The precise meaning of eHealth varies with the source. There is not a single consensus definition. Some benefits of eHealth extend from established telemedicine systems; others are only practical using a machine-to-machine (M2M) model and assume that patients have access to broadband service.
E-health provides a new method for using health resources – such as information, money, and medicines – and in time should help to improve efficient use of these resources. The Internet also provides a new medium for information dissemination, and for interaction and collaboration among institutions, health professionals, health providers and the public.
In speaking about eHealth today, we need to understand the relevance of Machine-to-Machine Communication [M2M] and the Internet of Things [IoT].
It is in the home and assisted-living environments where many applications for eHealth are expected to flourish. Monitoring systems for the elderly or post trauma patients has gained considerable attention. These new systems come complete with voice and video options. Automated movement monitoring systems allow the identification of falls and notification of medical personnel without any user intervention. Traditional movement monitoring systems are plagued with false alarms. The combination of voice and video allows for verification and a more appropriate response in the case of an alarm.
Another use case is remote monitoring of patients for blood glucose readings, blood pressure, pulse oximetry, or heart monitoring. In the case of blood pressure monitoring, the readings can provide important information to a physician. Furthermore, measurements taken at home, during daily activities, can potentially be of even greater importance to those taken at a doctor’s office, since the readings reflect the patient’s condition under normal situations.
IoT brings forth a new phase of the Internet evolution that we can characterize as “the Internet meets the physical world”. Today’s few billions of endpoints will increase in number by several orders of magnitude. This formidable inflation immediately points to an obvious scalability issue.

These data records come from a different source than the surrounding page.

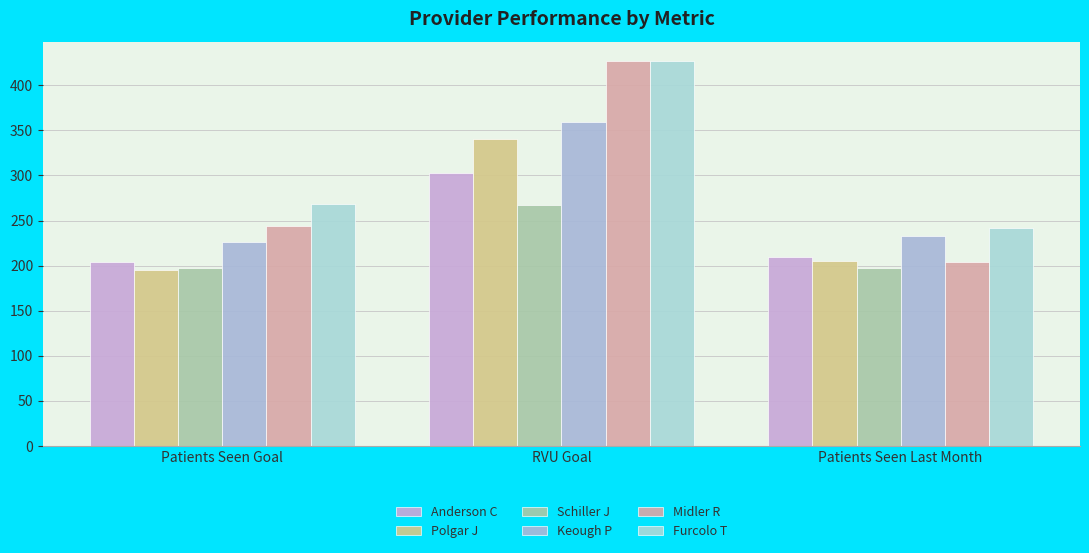

Between RVU Goal and Patients Seen Last Month, which series saw the biggest shift?

Midler R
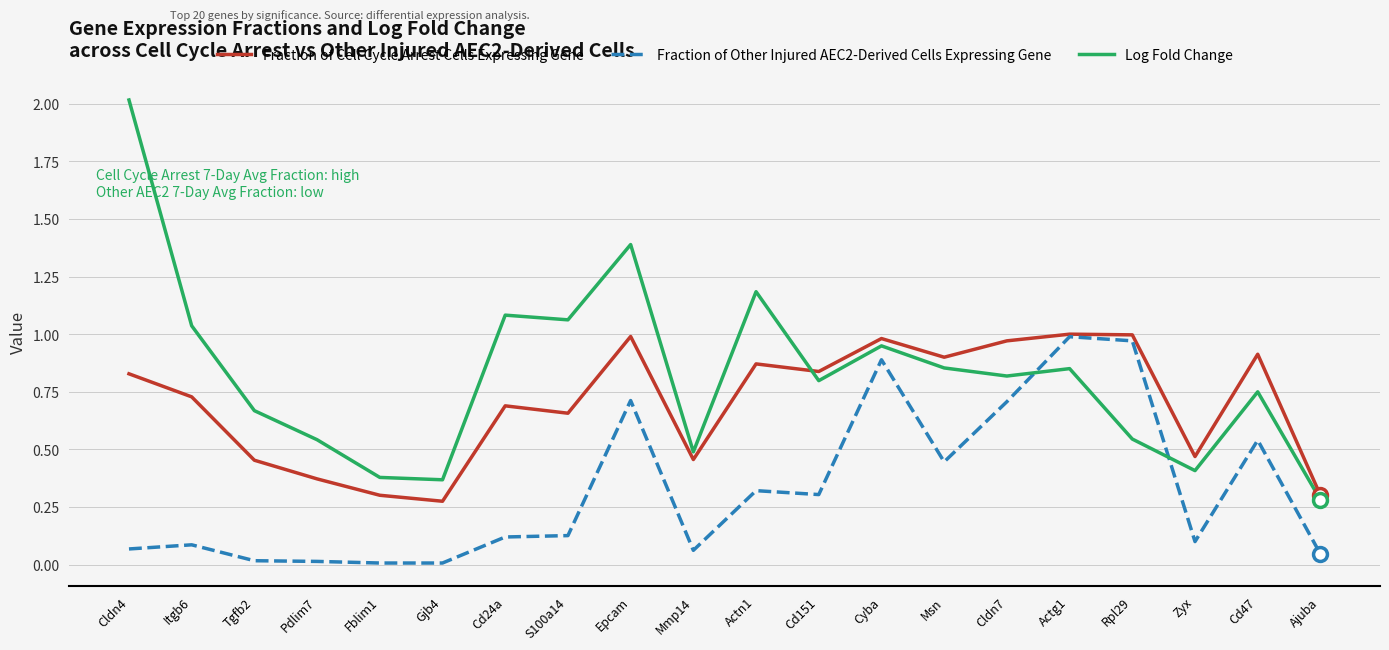

What is the sum of all Fraction of Other Injured AEC2-Derived Cells Expressing Gene values?

6.5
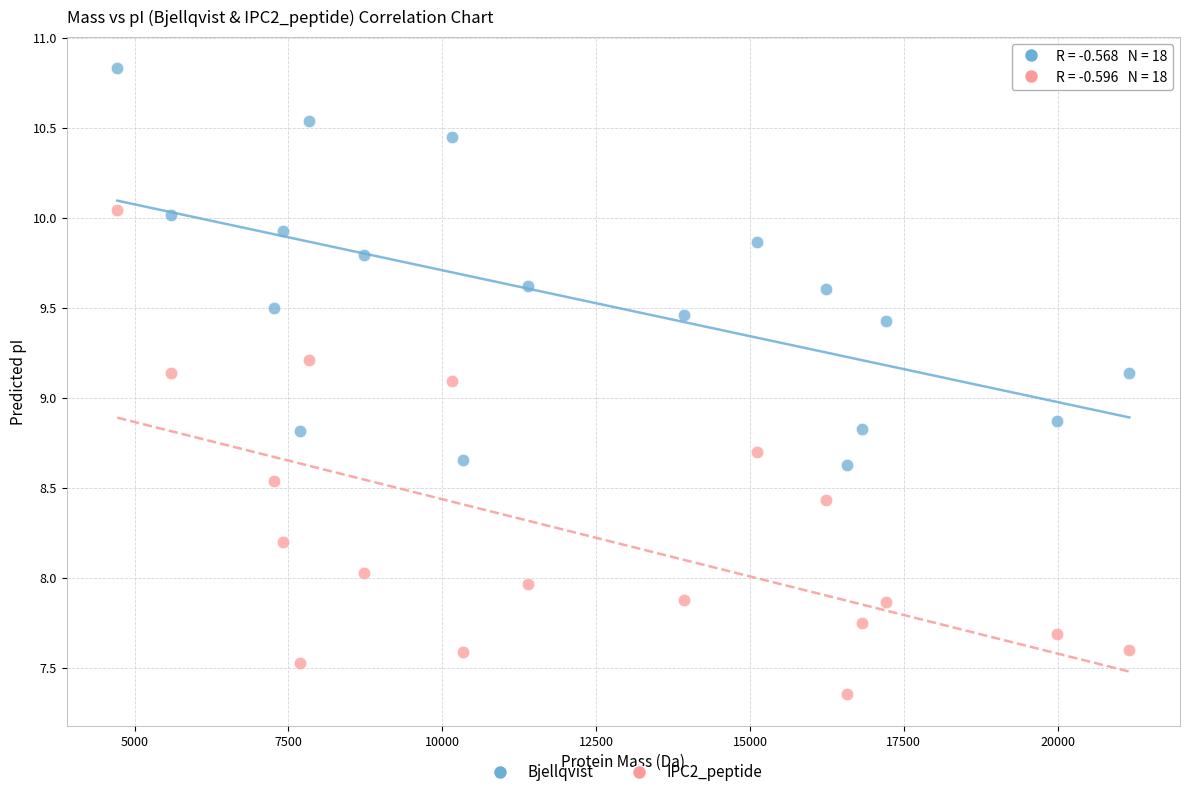

What are all the series names shown in the legend?

Bjellqvist, IPC2_peptide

The number game, and consequent scalability issue, may mask deeper issues, though, including the nature of the endpoints, and the nature of the interactions between the endpoints.
Some of the informations gathered to bring the main purpose of using IoT as the underlying infrastructure for eHealth consists of:
Fall Detection: Assistance for elderly or disabled people living independent.
Medical Fridges: Control of conditions inside freezers storing vaccines, medicines and organic elements.
Sportsmen Care: Vital signs monitoring in high performance centers and fields.
Patients Surveillance: Monitoring of conditions of patients inside hospitals and in old people’s home.
Ultraviolet Radiation: Measurement of UV sun rays to warn people not to be exposed in certain hours.